━━ Texte d'étude
Les maîtres de l’époque précédente continuent de produire. Mais qu’ajoutent Loti et Bourget à leur définition, par leurs œuvres récentes ? Loti est éternellement le même dans des paysages et sous des costumes toujours divers. M. Bourget ne change rien à son art en changeant ses doctrines politiques et religieuses. Le renouvellement est plus sensible chez M. Zola et M. France. M. Zola, en ses derniers romans, n’est plus le témoin impassible des mœurs contemporaines : il juge, il prêche, il combat, dans ses Trois Villes, dans Fécondité et dans Travail ; il défend des thèses philosophiques et sociales[1]. C’est un article important de la doctrine naturaliste qui est changé. Pour M. Anatole France, il nous a fait comprendre, par son Histoire contemporaine[2], ce que dans sa philosophie sceptique et négative il y avait de positif, ce que son apparent dilettantisme admettait, commandait de foi et d’action ; il a révélé qu’il avait, comme Montaigne, son dogmatisme et son énergie pratique. En même temps, par contre-coup, son art s’est modifié : les grâces ondoyantes, l’ironie détachée ont fait place souvent, dans ses derniers écrits, à l’attaque directe, à la véhémence indignée ; sa phrase a pris une tension, un nerf, une âpreté qu’on n’en aurait pas attendus : les préoccupations et les passions de la lutte sociale ont élargi la facture de l’artiste.
━━━━
━━ Données présentées
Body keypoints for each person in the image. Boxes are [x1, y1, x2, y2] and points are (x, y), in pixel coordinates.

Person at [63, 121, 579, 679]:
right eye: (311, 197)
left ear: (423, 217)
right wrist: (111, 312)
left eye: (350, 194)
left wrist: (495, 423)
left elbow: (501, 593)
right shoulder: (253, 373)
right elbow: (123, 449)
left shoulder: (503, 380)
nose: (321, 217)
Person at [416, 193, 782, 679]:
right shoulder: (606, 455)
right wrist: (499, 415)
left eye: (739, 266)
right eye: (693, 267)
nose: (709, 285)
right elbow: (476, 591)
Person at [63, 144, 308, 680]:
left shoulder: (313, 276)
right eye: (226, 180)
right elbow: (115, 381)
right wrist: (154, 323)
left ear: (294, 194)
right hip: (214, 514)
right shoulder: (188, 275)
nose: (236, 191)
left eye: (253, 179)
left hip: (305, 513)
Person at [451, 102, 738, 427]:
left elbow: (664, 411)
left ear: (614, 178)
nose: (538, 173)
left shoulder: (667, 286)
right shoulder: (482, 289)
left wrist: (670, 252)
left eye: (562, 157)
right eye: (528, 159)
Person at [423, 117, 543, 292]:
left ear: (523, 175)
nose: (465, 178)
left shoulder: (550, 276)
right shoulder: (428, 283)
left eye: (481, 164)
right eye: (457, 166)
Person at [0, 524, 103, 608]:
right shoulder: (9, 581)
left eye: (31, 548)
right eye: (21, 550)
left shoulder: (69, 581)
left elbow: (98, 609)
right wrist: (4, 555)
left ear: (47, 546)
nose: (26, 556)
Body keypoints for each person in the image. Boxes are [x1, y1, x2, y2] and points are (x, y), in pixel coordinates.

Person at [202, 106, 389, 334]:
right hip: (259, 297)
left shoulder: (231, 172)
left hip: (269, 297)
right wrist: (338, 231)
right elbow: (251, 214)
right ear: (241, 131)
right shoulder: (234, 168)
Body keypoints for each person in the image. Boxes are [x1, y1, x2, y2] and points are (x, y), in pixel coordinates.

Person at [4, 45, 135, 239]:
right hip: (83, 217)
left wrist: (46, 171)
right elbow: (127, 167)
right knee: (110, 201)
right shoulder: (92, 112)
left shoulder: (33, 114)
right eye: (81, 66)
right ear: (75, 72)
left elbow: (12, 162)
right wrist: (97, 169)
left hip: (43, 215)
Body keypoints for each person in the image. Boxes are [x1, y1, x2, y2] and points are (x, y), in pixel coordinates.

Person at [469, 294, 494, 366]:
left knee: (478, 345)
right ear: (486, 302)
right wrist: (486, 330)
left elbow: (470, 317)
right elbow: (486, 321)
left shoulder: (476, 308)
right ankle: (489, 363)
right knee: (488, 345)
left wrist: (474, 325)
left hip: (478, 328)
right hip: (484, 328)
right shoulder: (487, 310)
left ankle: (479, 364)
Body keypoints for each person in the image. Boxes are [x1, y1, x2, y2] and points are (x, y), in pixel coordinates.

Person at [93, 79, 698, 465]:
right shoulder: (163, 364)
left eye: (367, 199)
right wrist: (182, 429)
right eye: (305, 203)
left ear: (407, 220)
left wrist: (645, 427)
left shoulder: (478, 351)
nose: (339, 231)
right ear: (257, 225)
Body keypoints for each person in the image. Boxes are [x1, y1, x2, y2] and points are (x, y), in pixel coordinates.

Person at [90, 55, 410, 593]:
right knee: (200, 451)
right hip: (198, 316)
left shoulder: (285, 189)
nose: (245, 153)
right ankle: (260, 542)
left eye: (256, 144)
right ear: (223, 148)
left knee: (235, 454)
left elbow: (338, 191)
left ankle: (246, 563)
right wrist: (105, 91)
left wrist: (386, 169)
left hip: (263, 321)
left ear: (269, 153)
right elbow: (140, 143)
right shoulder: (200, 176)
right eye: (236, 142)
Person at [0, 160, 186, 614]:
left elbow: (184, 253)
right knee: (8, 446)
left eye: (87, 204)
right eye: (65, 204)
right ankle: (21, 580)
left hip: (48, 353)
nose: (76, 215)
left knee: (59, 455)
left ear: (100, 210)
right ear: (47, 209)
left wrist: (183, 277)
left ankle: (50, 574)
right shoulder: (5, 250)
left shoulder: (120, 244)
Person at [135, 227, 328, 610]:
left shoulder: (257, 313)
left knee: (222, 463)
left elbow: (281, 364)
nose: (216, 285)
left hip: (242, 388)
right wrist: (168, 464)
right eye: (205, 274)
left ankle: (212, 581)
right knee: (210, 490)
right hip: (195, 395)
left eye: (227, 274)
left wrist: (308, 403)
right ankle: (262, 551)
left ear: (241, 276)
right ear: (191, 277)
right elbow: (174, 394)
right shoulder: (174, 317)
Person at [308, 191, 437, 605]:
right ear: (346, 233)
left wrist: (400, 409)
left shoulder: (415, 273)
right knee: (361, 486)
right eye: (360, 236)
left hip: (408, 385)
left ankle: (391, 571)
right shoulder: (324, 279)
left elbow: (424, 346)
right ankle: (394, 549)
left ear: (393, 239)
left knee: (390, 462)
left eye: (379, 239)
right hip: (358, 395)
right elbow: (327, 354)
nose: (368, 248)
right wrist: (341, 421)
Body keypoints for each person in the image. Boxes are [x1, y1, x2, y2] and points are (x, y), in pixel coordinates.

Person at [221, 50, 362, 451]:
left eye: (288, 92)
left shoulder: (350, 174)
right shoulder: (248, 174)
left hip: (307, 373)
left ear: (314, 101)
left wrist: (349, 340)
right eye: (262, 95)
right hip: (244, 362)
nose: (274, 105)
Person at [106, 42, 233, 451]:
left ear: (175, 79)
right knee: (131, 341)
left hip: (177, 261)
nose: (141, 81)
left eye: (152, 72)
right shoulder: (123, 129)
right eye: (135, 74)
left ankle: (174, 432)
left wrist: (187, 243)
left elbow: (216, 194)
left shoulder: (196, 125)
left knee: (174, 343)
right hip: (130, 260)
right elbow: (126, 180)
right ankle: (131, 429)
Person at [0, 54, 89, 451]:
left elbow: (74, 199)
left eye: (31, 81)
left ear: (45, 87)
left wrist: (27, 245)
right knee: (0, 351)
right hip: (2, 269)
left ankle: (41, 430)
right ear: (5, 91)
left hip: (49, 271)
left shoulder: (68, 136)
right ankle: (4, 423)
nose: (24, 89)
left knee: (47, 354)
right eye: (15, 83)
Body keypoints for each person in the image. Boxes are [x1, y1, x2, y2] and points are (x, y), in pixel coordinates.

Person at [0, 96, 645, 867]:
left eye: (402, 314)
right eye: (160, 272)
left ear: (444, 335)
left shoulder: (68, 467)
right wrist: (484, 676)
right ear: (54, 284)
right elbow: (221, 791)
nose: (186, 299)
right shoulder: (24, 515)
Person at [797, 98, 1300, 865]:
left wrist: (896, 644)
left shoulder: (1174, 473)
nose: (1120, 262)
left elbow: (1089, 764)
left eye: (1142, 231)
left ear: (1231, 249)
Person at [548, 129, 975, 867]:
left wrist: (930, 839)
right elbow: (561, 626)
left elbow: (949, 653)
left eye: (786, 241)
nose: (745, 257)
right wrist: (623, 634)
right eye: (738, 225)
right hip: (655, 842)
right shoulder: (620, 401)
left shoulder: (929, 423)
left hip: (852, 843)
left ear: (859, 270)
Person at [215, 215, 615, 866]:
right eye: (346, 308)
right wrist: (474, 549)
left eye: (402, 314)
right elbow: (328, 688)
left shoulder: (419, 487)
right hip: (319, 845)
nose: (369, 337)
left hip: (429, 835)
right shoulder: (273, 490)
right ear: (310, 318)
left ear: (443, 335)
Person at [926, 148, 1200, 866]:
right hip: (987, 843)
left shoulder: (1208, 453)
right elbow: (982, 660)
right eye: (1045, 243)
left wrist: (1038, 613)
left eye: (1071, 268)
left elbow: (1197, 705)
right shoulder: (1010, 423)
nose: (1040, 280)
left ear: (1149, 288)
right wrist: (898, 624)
━━━━
**Consigne A**
Indiquez si chacune des affirmations suivantes concorde avec le texte d'étude sur les romanciers, en répondant par oui ou par non et en citant les mots décisifs du texte. (i) Loti modifie son art en changeant de paysages. (ii) Dans ses derniers romans, Zola soutient des thèses philosophiques et sociales. (iii) Le renouvellement est plus sensible chez Bourget que chez France.
**Consigne B**
Rédigez la suite du texte d'étude sur les romanciers, à partir de sa dernière phrase.

**Résultat A**
(i) Non : « Loti est éternellement le même dans des paysages et sous des costumes toujours divers. »
(ii) Oui : « il défend des thèses philosophiques et sociales »
(iii) Non : « Le renouvellement est plus sensible chez M. Zola et M. France. »

**Résultat B**
Dans la génération suivante des romanciers, les talents distingués abondent : aucune personnalité capable de reléguer toutes les autres au second plan n’a émergé. Il faut nous contenter d’indiquer les principales physionomies d’écrivains, et les principales directions du genre. M. Maurice Barrès[3] nous a fait connaître un art subtil, obscur, tourmenté : insupportable parfois dans la culture prétentieuse de son moi, il a une puissance originale dans ses analyses d’états moraux, une délicatesse exquise dans ses impressions des paysages ; il excelle à faire tenir toute l’histoire d’un pays et la psychologie d’une race dans la description du sol. M. Rod[4], néo-chrétien, critique, moral comme un protestant et

  1. Cf. p. 1078.
  2. Cf. p. 1087.
  3. Sous l’œil des Barbares, l’Homme libre, le jardin de Bérénice, trois romans idéologiques sous le titre commun : le Culte du moi, 3 vol., 1888-1891 ; Huit jours chez M. Renan, broch., 1888 ; l’Ennemi des lois, 1893 ; Du sang, de la volupté et de la mort (voyage en Espagne), 1894 ; les Déracinés, 1897 ; l’Appel au soldat, 1900 ; Au service de l’Allemagne, 1905. — Dans ses romans sociaux et nationaux (ou nationalistes) la forme de M. Barrès s’est dépouillée de ses complications ; sans perdre de sa finesse et de son élégance, elle est devenue plus sobre, plus nette, plus forte (11eéd.).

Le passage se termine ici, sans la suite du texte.